J'ai été immédiatement conquis et j'ai ensuite enchainé ses livres, lesquels ont, comme ceux d'Aymé, inspiré nombre de films, qu'il s'agisse de L'inconnu du Nord Express ou des aventures de son personnage fétiche, le psychopathe M. Ripley.

Chacune des œuvres de Highsmith construit un mini univers terrifiant et oppressant, qu'on ne quitte qu'avec un sentiment d'amertume et une sorte de mauvaise gueule de bois.

Ces trois auteurs sont différents, mais je les regroupe dans une famille pour certains traits de caractères très forts que je retrouve chez eux.

Le premier qui me vient à l’esprit, c'est le regard extrêmement aigu qu’ils ont sur les gens. Ils scrutent l'humanité et en dévoilent le fonctionnement à la manière dont un entomologiste décrit les insectes qu'il étudie.

C'est toujours clinique et sans fard, dans le sens où les motivations cachées, les absurdités intérieures et les désirs inavouables sont montrés tels quels.

La dureté et l'hypocrisie du monde et des rapports entre les gens n'est jamais cachée non plus.

J’ai parfois moi aussi cet œil acéré qui met à nu les faux-semblants qui nous aident à vivre et font la vie supportable, et je me retrouve ainsi dans leur vision.

Ce regard rapproche surtout Aymé et Highsmith, la différence entre les deux étant sans doute que le premier donne l'impression d'aimer les gens malgré leurs tares, dont il s'amuse, tandis qu'Highsmith semble les détester.

Le deuxième point commun que je constate chez eux est l'ironie, mordante chez Aymé, chez qui l'humour vachard n'est jamais loin, très subtile chez Buzzati et particulièrement cruelle chez Highsmith.

Une troisième caractéristique, qui lie cette fois-ci seulement Aymé et Buzzati, c'est l’utilisation du fantastique.

Celui-ci, parfois teinté d’absurde et sans explication, surgit dans des histoires par ailleurs modernes et contemporaines, comme un élément parmi d’autres : point de il était une fois dans un lointain royaume, l’élément fantastique concerne tout aussi bien notre voisin de palier.

Ainsi pour Aymé, la jument verte du roman éponyme est née avec cette couleur, Garou-Garou peut soudain traverser les murs et un homme se réveille avec une auréole sans que l'on sache pourquoi, et les personnages qui se confrontent à ces événements extraordinaires ressemblent à Monsieur tout-le-monde et agissent en tant que tel.

Chez Buzzati, on découvre un homme arrivant en enfer pour s'apercevoir que ce lieu n'est ni plus ni moins que notre monde moderne, à la seule différence qu'un démon dans une cabine en accélère le rythme à l'infini.

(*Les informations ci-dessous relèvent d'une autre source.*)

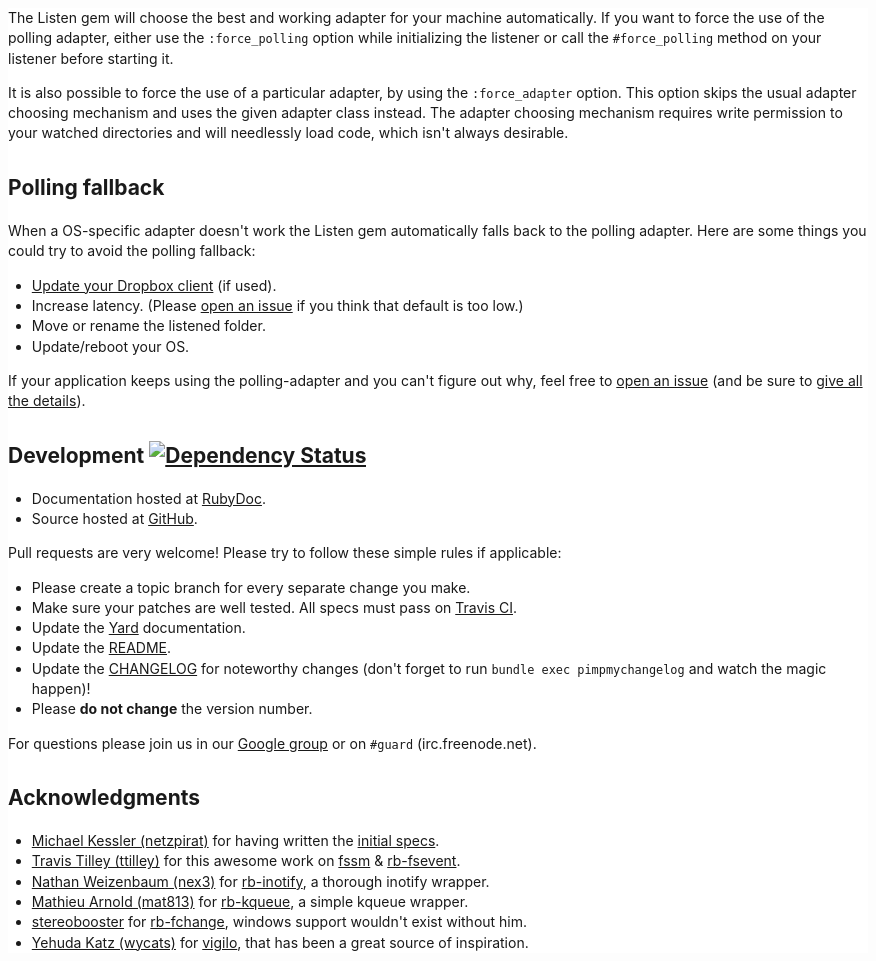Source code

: The Listen gem will choose the best and working adapter for your machine automatically. If you
want to force the use of the polling adapter, either use the `:force_polling` option
while initializing the listener or call the `#force_polling` method on your listener
before starting it.

It is also possible to force the use of a particular adapter, by using the `:force_adapter`
option.  This option skips the usual adapter choosing mechanism and uses the given
adapter class instead.  The adapter choosing mechanism requires write permission
to your watched directories and will needlessly load code, which isn't always desirable.

## Polling fallback

When a OS-specific adapter doesn't work the Listen gem automatically falls back to the polling adapter.
Here are some things you could try to avoid the polling fallback:

* [Update your Dropbox client](http://www.dropbox.com/downloading) (if used).
* Increase latency. (Please [open an issue](https://github.com/guard/listen/issues/new)
if you think that default is too low.)
* Move or rename the listened folder.
* Update/reboot your OS.

If your application keeps using the polling-adapter and you can't figure out why, feel free to [open an issue](https://github.com/guard/listen/issues/new) (and be sure to [give all the details](https://github.com/guard/listen/blob/master/CONTRIBUTING.md)).

## Development [![Dependency Status](https://gemnasium.com/guard/listen.png?branch=master)](https://gemnasium.com/guard/listen)

* Documentation hosted at [RubyDoc](http://rubydoc.info/github/guard/listen/master/frames).
* Source hosted at [GitHub](https://github.com/guard/listen).

Pull requests are very welcome! Please try to follow these simple rules if applicable:

* Please create a topic branch for every separate change you make.
* Make sure your patches are well tested. All specs must pass on [Travis CI](https://travis-ci.org/guard/listen).
* Update the [Yard](http://yardoc.org/) documentation.
* Update the [README](https://github.com/guard/listen/blob/master/README.md).
* Update the [CHANGELOG](https://github.com/guard/listen/blob/master/CHANGELOG.md) for noteworthy changes (don't forget to run `bundle exec pimpmychangelog` and watch the magic happen)!
* Please **do not change** the version number.

For questions please join us in our [Google group](http://groups.google.com/group/guard-dev) or on
`#guard` (irc.freenode.net).

## Acknowledgments

* [Michael Kessler (netzpirat)][] for having written the [initial specs](https://github.com/guard/listen/commit/1e457b13b1bb8a25d2240428ce5ed488bafbed1f).
* [Travis Tilley (ttilley)][] for this awesome work on [fssm][] & [rb-fsevent][].
* [Nathan Weizenbaum (nex3)][] for [rb-inotify][], a thorough inotify wrapper.
* [Mathieu Arnold (mat813)][] for [rb-kqueue][], a simple kqueue wrapper.
* [stereobooster][] for [rb-fchange][], windows support wouldn't exist without him.
* [Yehuda Katz (wycats)][] for [vigilo][], that has been a great source of inspiration.


[Thibaud Guillaume-Gentil]: https://github.com/thibaudgg
[Maher Sallam]: https://github.com/Maher4Ever
[Michael Kessler (netzpirat)]: https://github.com/netzpirat
[Travis Tilley (ttilley)]: https://github.com/ttilley
[fssm]: https://github.com/ttilley/fssm
[rb-fsevent]: https://github.com/thibaudgg/rb-fsevent
[Mathieu Arnold (mat813)]: https://github.com/mat813
[Nathan Weizenbaum (nex3)]: https://github.com/nex3
[rb-inotify]: https://github.com/nex3/rb-inotify
[stereobooster]: https://github.com/stereobooster
[rb-fchange]: https://github.com/stereobooster/rb-fchange
[rb-kqueue]: https://github.com/mat813/rb-kqueue
[Yehuda Katz (wycats)]: https://github.com/wycats
[vigilo]: https://github.com/wycats/vigilo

Ou encore un homme amoureux est transformé en petit chien souffre-douleur par sa bien-aimée sans qu’on nous donne plus de détail.

Lire ces trois auteurs est pour moi une garantie systématique de grand bonheur intellectuel, chacun ayant une petite touche personnelle que j’apprécie.

Lorsque je lis Highsmith je sais que je vais assister à un drame lent et implacable avec une victime qui sombrera lentement, victime vivant généralement dans un milieu bourgeois mais dont le pays varie.

Avec Buzzati les récits souvent douloureux auront généralement une chute qui me fera réfléchir, et des éléments fantastiques déroutants pour mon esprit cartésien.

Quant à Aymé, j’ai l’assurance que je trouverais de petits mondes qui me seront familiers, que je risque de rire (jaune) ou de sourire, et également d'être surpris.

Un délice m'attend dans les trois cas, que je fais varier selon mon humeur.